In your copy, include no images, and write out every entry below exactly as it stands.

══════════

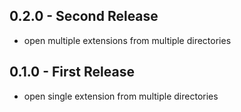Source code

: ## 0.2.0 - Second Release
* open multiple extensions from multiple directories

## 0.1.0 - First Release
* open single extension from multiple directories
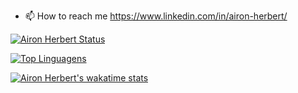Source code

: - 📫 How to reach me https://www.linkedin.com/in/airon-herbert/

[![Airon Herbert Status](https://github-readme-stats.vercel.app/api?username=aironherbert&show_icons=true&hide=contribs)](https://www.linkedin.com/in/airon-herbert/)

[![Top Linguagens](https://github-readme-stats.vercel.app/api/top-langs/?username=aironherbert&layout=compact)](https://github.com/aironherbert/github-readme-stats)

[![Airon Herbert's wakatime stats](https://github-readme-stats.vercel.app/api/wakatime?username=aironherbert)](https://github.com/aironherbert/github-readme-stats)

══════════

» Result of the task
Source code

: ## 0.2.0 - Second Release
* open multiple extensions from multiple directories

## 0.1.0 - First Release
* open single extension from multiple directories
Source code

: - 📫 How to reach me https://www.linkedin.com/in/airon-herbert/

[![Airon Herbert Status](https://github-readme-stats.vercel.app/api?username=aironherbert&show_icons=true&hide=contribs)](https://www.linkedin.com/in/airon-herbert/)

[![Top Linguagens](https://github-readme-stats.vercel.app/api/top-langs/?username=aironherbert&layout=compact)](https://github.com/aironherbert/github-readme-stats)

[![Airon Herbert's wakatime stats](https://github-readme-stats.vercel.app/api/wakatime?username=aironherbert)](https://github.com/aironherbert/github-readme-stats)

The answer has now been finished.